Acknowledging that no new staff member without previous experience is fully skilful at service delivery, the Peer Specialist and Carer Consultant will continue to develop a broad base of competencies, skills, and evolving practice standards. In order to overcome the knowledge and skill gaps reported by and affecting existing unit staff. more extensive training and orientation is planned for the new Peer Specialists and Carer Consultants prior to commencement on any unit. 

Furthermore, as developing positions, the unique roles of Peer Specialists and Carer Consultants were reported as misunderstood and potentially under-utilised (i.e., lacking referrals). Such issues are consistent with the initial restraints of many newly developing employment positions and the informal qualitative reports of similar interstate roles suggests that the initial 12-18 month timeframe is a period of augmenting role clarity and embedding systemic change. It may be beneficial for pre-existing staff to be informed of similar interstate projects and to be given the opportunity to openly discuss logistics. Finally, both groups of Peer Specialists and Carer Consultants reported an overall personally rewarding employment experience.

In summary and coinciding with existing literature, the current evaluation indicated that the employment of Peer Specialists and Carer Consultants within various CNAHS acute units was positively associated with consumer, organisational, and personal gains. For example, the lived experience of additional staff was reported as beneficial to everyone involved and was viewed as providing a valuable connection point for consumers and carers. The consumer and carer feedback suggested that the inclusion of Peer Specialists and Carer Consultants was a worthwhile and appreciated venture. Additionally, participating consumers and carers provided consistently positive feedback whereby they reported feeling more supported and experienced a greater sense of hope for recovery for respectively themselves or the person they care for.

Although pre-existing staff’s perceptions somewhat deteriorated over time, their average ratings were still of a positive and/or agreeable nature. Genuine incorporation of new team roles usually takes considerable time to embed, so a settling process is natural.
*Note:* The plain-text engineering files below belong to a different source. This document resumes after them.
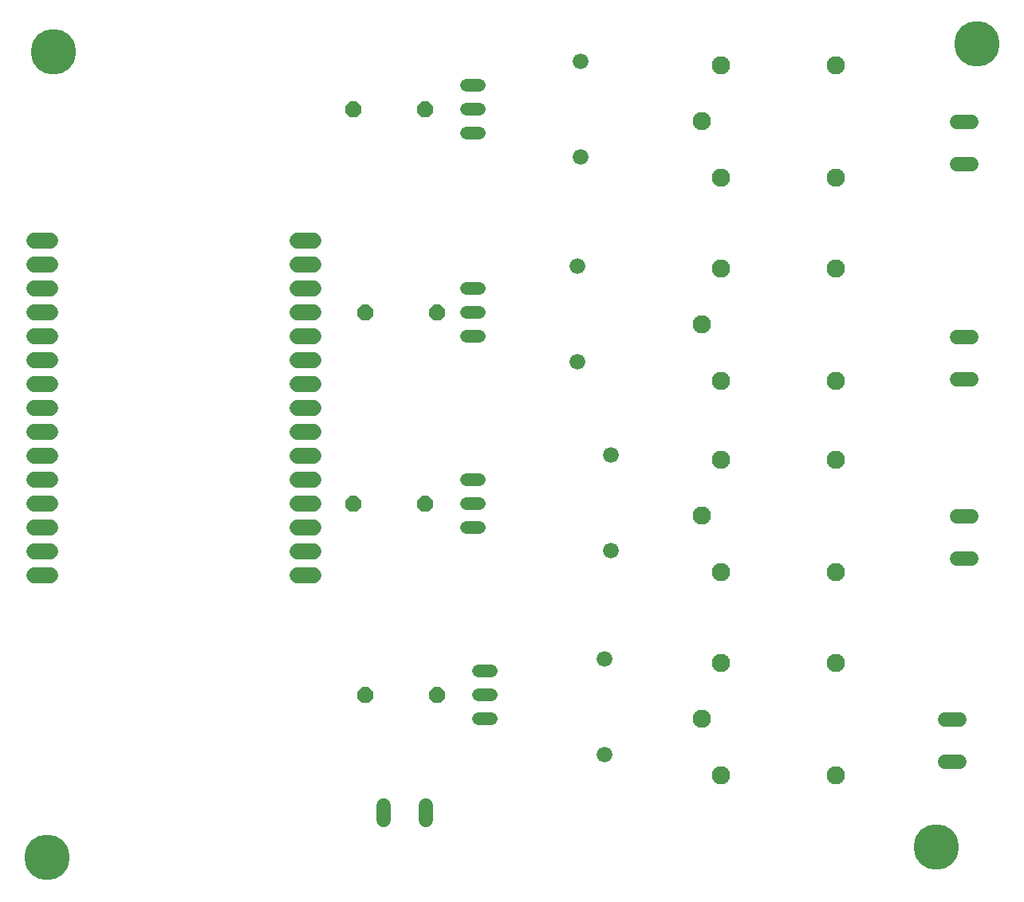
<source format=gbr>
G04 EAGLE Gerber RS-274X export*
G75*
%MOMM*%
%FSLAX34Y34*%
%LPD*%
%INTop Copper*%
%IPPOS*%
%AMOC8*
5,1,8,0,0,1.08239X$1,22.5*%
G01*
%ADD10C,1.676400*%
%ADD11C,1.950000*%
%ADD12P,1.814519X8X202.500000*%
%ADD13C,1.524000*%
%ADD14C,1.320800*%
%ADD15C,1.676400*%
%ADD16C,4.835400*%


D10*
X584200Y698500D03*
X584200Y800100D03*
X609600Y63500D03*
X609600Y165100D03*
X615950Y280670D03*
X615950Y382270D03*
X580390Y481330D03*
X580390Y582930D03*
D11*
X713100Y736600D03*
X733100Y676600D03*
X733100Y796600D03*
X855100Y676600D03*
X855100Y796600D03*
X713100Y101600D03*
X733100Y41600D03*
X733100Y161600D03*
X855100Y41600D03*
X855100Y161600D03*
X713100Y317500D03*
X733100Y257500D03*
X733100Y377500D03*
X855100Y257500D03*
X855100Y377500D03*
X713100Y520700D03*
X733100Y460700D03*
X733100Y580700D03*
X855100Y460700D03*
X855100Y580700D03*
D12*
X419100Y749300D03*
X342900Y749300D03*
X431800Y127000D03*
X355600Y127000D03*
X419100Y330200D03*
X342900Y330200D03*
X431800Y533400D03*
X355600Y533400D03*
D13*
X374850Y9890D02*
X374850Y-5350D01*
X419850Y-5350D02*
X419850Y9890D01*
X983980Y736400D02*
X999220Y736400D01*
X999220Y691400D02*
X983980Y691400D01*
X986520Y101400D02*
X971280Y101400D01*
X971280Y56400D02*
X986520Y56400D01*
X983980Y317300D02*
X999220Y317300D01*
X999220Y272300D02*
X983980Y272300D01*
X983980Y507800D02*
X999220Y507800D01*
X999220Y462800D02*
X983980Y462800D01*
D14*
X476504Y774700D02*
X463296Y774700D01*
X463296Y723900D02*
X476504Y723900D01*
X476504Y749300D02*
X463296Y749300D01*
X475996Y152400D02*
X489204Y152400D01*
X489204Y101600D02*
X475996Y101600D01*
X475996Y127000D02*
X489204Y127000D01*
X476504Y355600D02*
X463296Y355600D01*
X463296Y304800D02*
X476504Y304800D01*
X476504Y330200D02*
X463296Y330200D01*
X463296Y558800D02*
X476504Y558800D01*
X476504Y508000D02*
X463296Y508000D01*
X463296Y533400D02*
X476504Y533400D01*
D15*
X21082Y609600D02*
X4318Y609600D01*
X4318Y584200D02*
X21082Y584200D01*
X21082Y558800D02*
X4318Y558800D01*
X4318Y533400D02*
X21082Y533400D01*
X21082Y508000D02*
X4318Y508000D01*
X4318Y482600D02*
X21082Y482600D01*
X21082Y457200D02*
X4318Y457200D01*
X4318Y431800D02*
X21082Y431800D01*
X21082Y406400D02*
X4318Y406400D01*
X4318Y381000D02*
X21082Y381000D01*
X21082Y355600D02*
X4318Y355600D01*
X4318Y330200D02*
X21082Y330200D01*
X21082Y304800D02*
X4318Y304800D01*
X4318Y279400D02*
X21082Y279400D01*
X21082Y254000D02*
X4318Y254000D01*
X283718Y254000D02*
X300482Y254000D01*
X300482Y279400D02*
X283718Y279400D01*
X283718Y304800D02*
X300482Y304800D01*
X300482Y330200D02*
X283718Y330200D01*
X283718Y355600D02*
X300482Y355600D01*
X300482Y381000D02*
X283718Y381000D01*
X283718Y406400D02*
X300482Y406400D01*
X300482Y431800D02*
X283718Y431800D01*
X283718Y457200D02*
X300482Y457200D01*
X300482Y482600D02*
X283718Y482600D01*
X283718Y508000D02*
X300482Y508000D01*
X300482Y533400D02*
X283718Y533400D01*
X283718Y558800D02*
X300482Y558800D01*
X300482Y584200D02*
X283718Y584200D01*
X283718Y609600D02*
X300482Y609600D01*
D16*
X24130Y810260D03*
X1004570Y819150D03*
X17780Y-45720D03*
X961390Y-34290D03*
M02*

</source>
The ongoing action of pre-existing staff and newly employed staff to effectively problem solve issues arising clearly reflects a solid commitment to genuinely and fully incorporating such lived experience roles into the team. While the complications inherent with the experience of a structural and cultural shift were evident, numerous gains were reported from the organisational perspective. For example, the introduction of Peer Specialists and Carer Consultants was reported to alleviate time and resource constraints.
The information gathered via this evaluation is being used to direct future endeavours and to address identified issues. An impetus to integrate consumers and carers into all aspects of mental health service exists. The aim is to benefit everyone involved, however it can be speculated that the ultimate driving force is to provide the best possible care for current consumers and their families. CNAHS continues to strive toward optimal service delivery and the current initiative contributes to the growing body of national findings that supports the inclusion of Peer Specialists and Carer Consultants as valuable mental health team members. CNAHS is committed to the best possible mental health service provision and anticipates further developments as lived experience and trained staff coalesce to provide cutting edge services.